[What you need to do]
For this exercise, write out only the lines of the entries below from the one with "център за културно" up to and including the one with "El significado de cholico, actualmente", exactly as they are. Pictures stay out.

[[ Supplied material open ]]

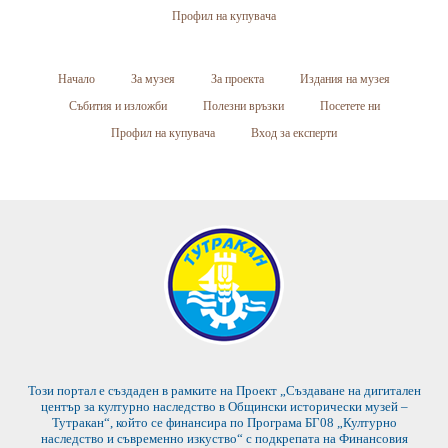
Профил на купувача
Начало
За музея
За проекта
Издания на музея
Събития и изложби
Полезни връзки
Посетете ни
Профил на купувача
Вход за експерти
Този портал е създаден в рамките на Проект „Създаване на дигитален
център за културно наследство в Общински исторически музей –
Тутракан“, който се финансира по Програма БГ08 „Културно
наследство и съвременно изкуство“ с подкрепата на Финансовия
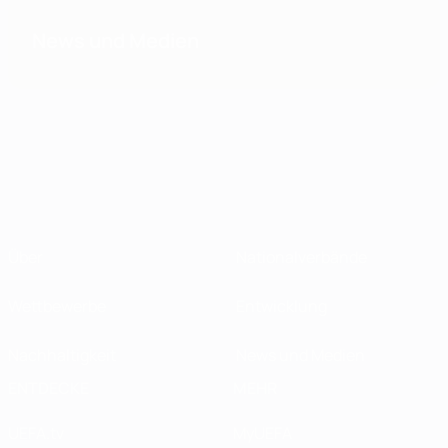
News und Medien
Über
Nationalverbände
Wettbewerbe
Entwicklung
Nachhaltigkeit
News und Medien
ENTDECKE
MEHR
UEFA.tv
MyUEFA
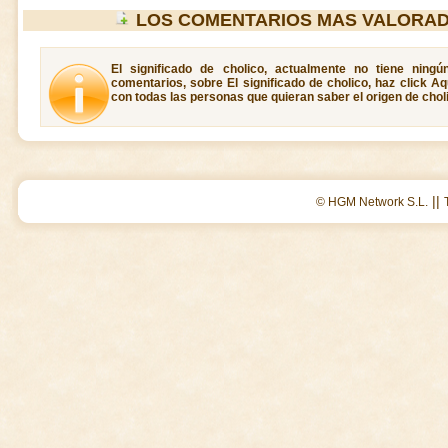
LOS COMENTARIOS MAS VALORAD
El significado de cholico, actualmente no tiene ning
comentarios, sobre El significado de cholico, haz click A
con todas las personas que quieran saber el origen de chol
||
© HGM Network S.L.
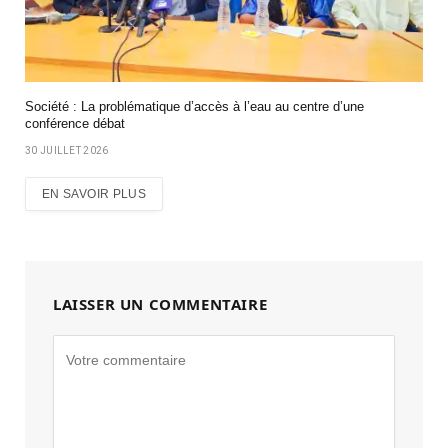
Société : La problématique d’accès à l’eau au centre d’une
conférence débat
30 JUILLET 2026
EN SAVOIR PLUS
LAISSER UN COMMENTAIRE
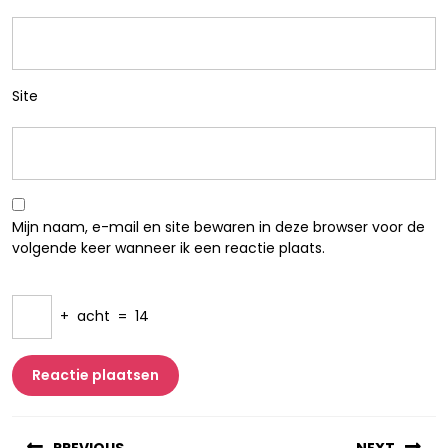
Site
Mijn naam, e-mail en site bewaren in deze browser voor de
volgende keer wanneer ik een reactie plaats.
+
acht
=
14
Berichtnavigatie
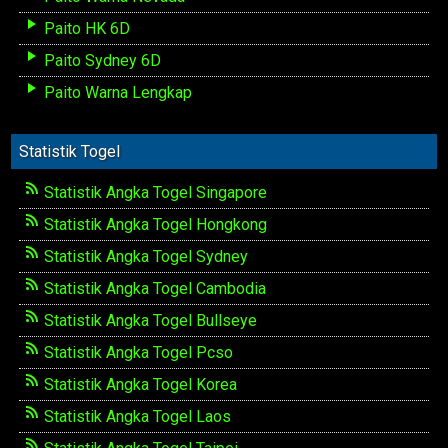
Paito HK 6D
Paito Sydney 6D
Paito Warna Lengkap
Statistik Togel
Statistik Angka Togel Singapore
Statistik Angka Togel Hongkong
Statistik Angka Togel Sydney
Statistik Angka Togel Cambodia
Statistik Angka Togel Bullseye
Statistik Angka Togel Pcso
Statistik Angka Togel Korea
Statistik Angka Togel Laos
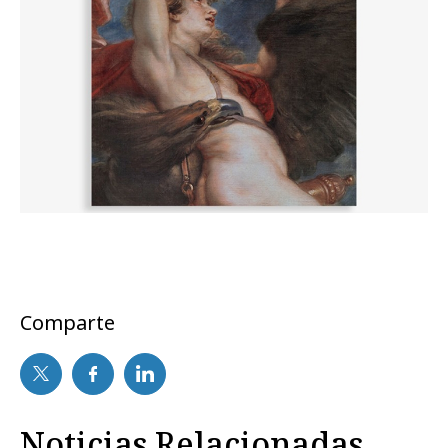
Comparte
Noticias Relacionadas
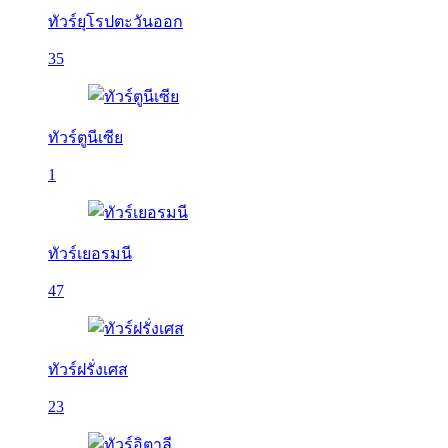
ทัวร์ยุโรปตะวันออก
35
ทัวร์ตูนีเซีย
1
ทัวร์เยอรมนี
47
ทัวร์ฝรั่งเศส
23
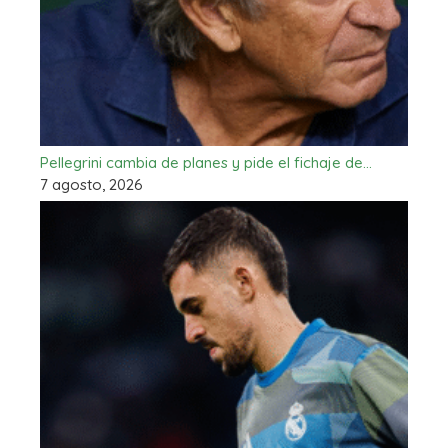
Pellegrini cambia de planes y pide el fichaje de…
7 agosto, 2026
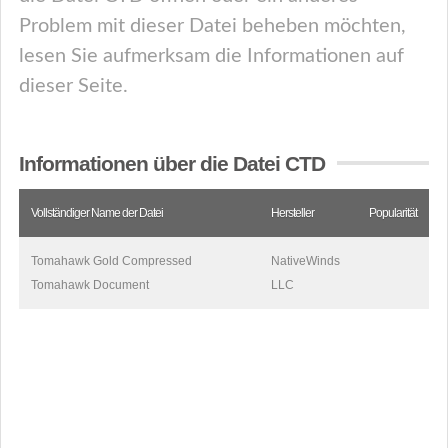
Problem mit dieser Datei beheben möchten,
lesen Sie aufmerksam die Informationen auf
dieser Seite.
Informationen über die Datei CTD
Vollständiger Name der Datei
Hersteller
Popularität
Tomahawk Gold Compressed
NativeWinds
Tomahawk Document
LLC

[[ Supplied material closed ]]
[[ Supplied material open ]]

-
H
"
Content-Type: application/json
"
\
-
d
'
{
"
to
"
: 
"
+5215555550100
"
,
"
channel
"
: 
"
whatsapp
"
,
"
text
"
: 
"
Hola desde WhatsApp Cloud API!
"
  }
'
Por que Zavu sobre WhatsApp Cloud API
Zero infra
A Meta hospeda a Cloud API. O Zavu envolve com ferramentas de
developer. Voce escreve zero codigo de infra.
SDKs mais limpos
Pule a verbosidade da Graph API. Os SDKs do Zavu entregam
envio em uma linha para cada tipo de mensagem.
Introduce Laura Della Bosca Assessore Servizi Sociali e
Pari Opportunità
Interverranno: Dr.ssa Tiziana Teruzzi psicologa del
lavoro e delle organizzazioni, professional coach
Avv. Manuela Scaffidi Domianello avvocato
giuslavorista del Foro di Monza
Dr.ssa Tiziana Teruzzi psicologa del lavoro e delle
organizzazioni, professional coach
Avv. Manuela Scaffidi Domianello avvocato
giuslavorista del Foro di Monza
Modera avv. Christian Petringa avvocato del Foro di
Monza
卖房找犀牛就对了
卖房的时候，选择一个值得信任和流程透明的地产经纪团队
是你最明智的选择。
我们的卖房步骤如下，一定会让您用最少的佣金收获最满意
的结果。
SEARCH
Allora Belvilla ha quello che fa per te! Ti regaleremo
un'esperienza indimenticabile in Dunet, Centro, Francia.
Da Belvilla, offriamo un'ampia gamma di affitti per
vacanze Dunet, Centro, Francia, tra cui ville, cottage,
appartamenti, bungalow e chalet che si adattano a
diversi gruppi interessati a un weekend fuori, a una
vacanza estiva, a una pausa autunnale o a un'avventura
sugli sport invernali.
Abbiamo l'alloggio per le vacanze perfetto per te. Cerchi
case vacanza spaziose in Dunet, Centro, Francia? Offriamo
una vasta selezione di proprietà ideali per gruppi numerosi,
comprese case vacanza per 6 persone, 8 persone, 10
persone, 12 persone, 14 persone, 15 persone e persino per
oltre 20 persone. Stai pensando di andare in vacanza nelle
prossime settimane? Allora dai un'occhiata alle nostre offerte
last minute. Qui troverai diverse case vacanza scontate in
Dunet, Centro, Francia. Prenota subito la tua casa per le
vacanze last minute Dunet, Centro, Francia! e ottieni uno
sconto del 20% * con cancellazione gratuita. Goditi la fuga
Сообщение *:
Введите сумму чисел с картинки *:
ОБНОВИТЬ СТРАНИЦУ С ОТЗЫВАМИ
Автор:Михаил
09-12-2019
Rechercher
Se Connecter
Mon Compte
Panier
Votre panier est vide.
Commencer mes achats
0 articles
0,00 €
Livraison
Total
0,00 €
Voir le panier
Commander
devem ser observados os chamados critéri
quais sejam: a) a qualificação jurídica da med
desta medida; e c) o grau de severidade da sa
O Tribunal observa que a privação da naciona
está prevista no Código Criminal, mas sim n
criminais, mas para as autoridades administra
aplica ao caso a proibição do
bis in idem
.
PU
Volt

[[ Supplied material closed ]]

[Solution to this problem]
център за културно наследство в Общински исторически музей –
Тутракан“, който се финансира по Програма БГ08 „Културно
наследство и съвременно изкуство“ с подкрепата на Финансовия
News und Medien
Über
Nationalverbände
Wettbewerbe
Entwicklung
Nachhaltigkeit
News und Medien
ENTDECKE
MEHR
UEFA.tv
MyUEFA
LOS COMENTARIOS MAS VALORAD
El significado de cholico, actualmente no tiene ning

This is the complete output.